Culture

Le bégaiement du passage à la projection numérique (3/3)

Temps de lecture : 2 min

Troisième partie de notre série sur la menace d'un cinéma à deux vitesses.

Un projectionniste de Bollywood. REUTERS/Danish Siddiqui
Un projectionniste de Bollywood. REUTERS/Danish Siddiqui

Quatre événements très hétérogènes ont marqué le cinéma français au cours de ce mois de septembre: deux affrontements politiques de natures opposées (lire la 1re partie), un film (lire la 2e partie) et une loi. Ensemble, ces phénomènes dessinent un assez bon état de la situation d’ensemble.

L’enjeu politique qui oppose une construction d’ensemble accompagnée par la puissance publique au nom de l’intérêt commun à une cassure avec des industriels prospères d’un côté et des petits artisans misérables éternellement assistés de l’autre est l’une des formes de rupture toujours menaçante dans le cinéma français (lire la 2e partie). Ce n’est pas le seul.

Ce risque permanent de la cassure a surtout été illustré cette année par le plus gros «dossier» actuel du cinéma français, le passage généralisé à la projection numérique. On estime qu’en avril prochain, plus de la moitié des salles seront équipées, et qu’avant fin 2012 la projection commerciale à partir d’une pellicule sera devenue marginale. Formidable mutation, que le Centre national du Cinéma aura par trois fois tenté d’accompagner. Une première fois en commandant un rapport à Daniel Goudineau, lequel présenta en juin 2006 un tableau clair de la situation et les solutions d’intérêt collectif à y apporter. Ce projet fut torpillé par le lobbying des groupes le plus puissants. Une deuxième fois en 2009 avec la mise en place d’un dispositif de mutualisation des risques, qui permettait que le passage de l’ensemble du parc de salles au numérique ne laisse pas sur le carreau les moins bien armés financièrement. En février 2010, les mêmes grands groupes ont obtenu que le Conseil de la concurrence bloque ce projet. Enfin grâce à une loi, qui vient d’être définitivement adoptée, le 16 septembre.

Cette loi est un pis-aller au sens où, au lieu d’organiser l’ensemble du secteur et ses 4.500 écrans, elle laisse les mains libres aux grands groupes, mais met en place un mécanisme de soutien pour les autres, environ 1.500 écrans aux ressources financières insuffisantes: une approche plus caritative que politique de l’action publique, mais qui évite du moins le pire. Et pour laquelle des moyens significatifs (125 millions d’euros) ont été dégagés.

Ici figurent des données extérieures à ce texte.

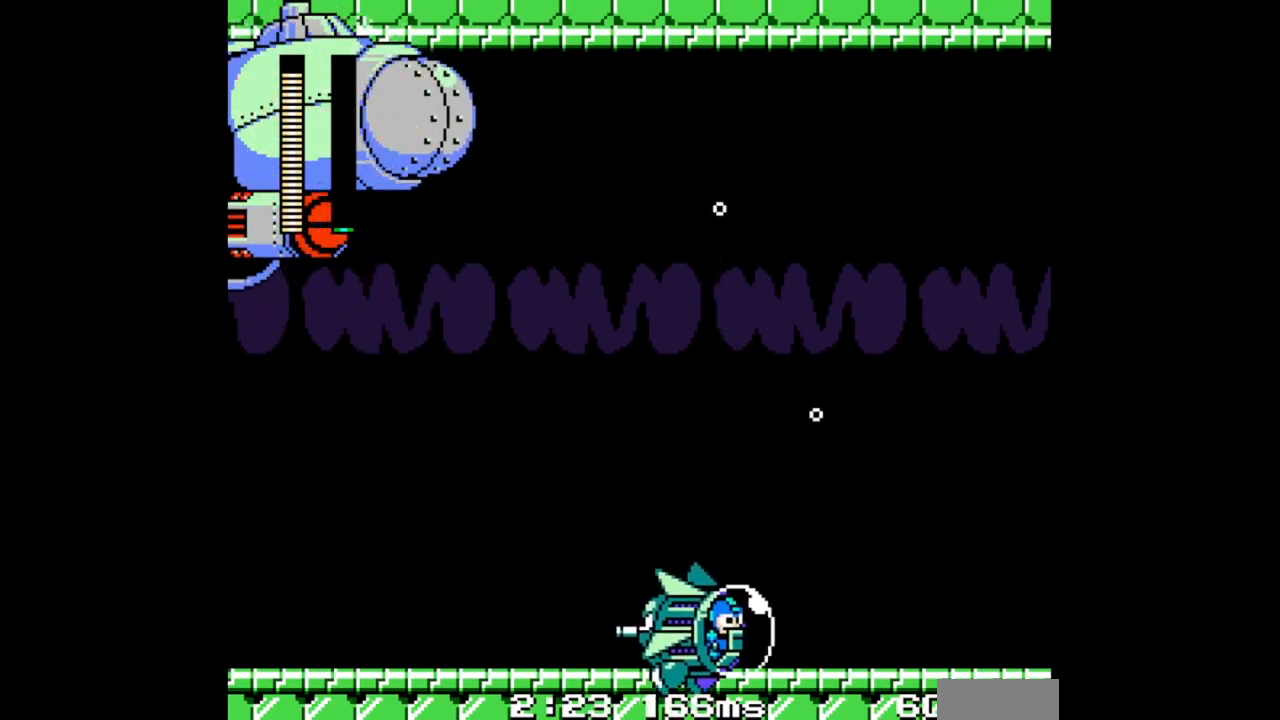
{"buttons": [], "events": [[67, "DPAD_LEFT", "up"], [233, "DPAD_DOWN", "up"]]}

Il reste pourtant un énorme point aveugle. En effet le passage au numérique rend beaucoup plus facile, dans les multiplexes, la modification de l’offre selon les seuls critères du marché. Ce nouveau risque est bien à nouveau celui d’un cinéma à deux vitesses, cette fois-ci du côté de la diffusion. Nous vivons en effet une période d’incroyable prospérité pour les salles de cinéma, auxquelles des Cassandre avaient naguère promis une prompte disparition: 2009 a été la meilleure année depuis un quart de siècle, où pour la première fois la barre des 200 millions d’entrées à été franchie. Et le premier semestre 2010 affiche une nouvelle progression vertigineuse, +10%. Mais cette manne ne profite pas à tous, on assiste au même moment à lea fragilisation, parfois l’agonie, de salles indépendantes dont beaucoup de celles qui permettent la présence locale d’une offre de films dans les quartiers, les petites villes, en milieu rural, et des programmations alternatives offrant une très grande variété de films.

Pour empêcher que les grands circuits qui contrôlent les multiplexes ne profitent de l’extraordinaire souplesse offerte par le numérique pour inonder le marché et marginaliser encore plus les petites salles et les petits films, sont mis en place des «engagements de programmation». Les groupes y déclarent, sur une base volontaire, leur politique d’offre, celle-ci devant offrir certaines garanties de diversité sans écraser la concurrence.

Le problème est qu’aujourd’hui ces engagements ne sont pas publics, et que rien ne garantit vraiment qu’ils seront de nature à limiter les possibles effets pervers du passage au numérique, ni que, au cas où ils ne seraient pas respectés, cela donnerait lieu à des sanctions dissuasives.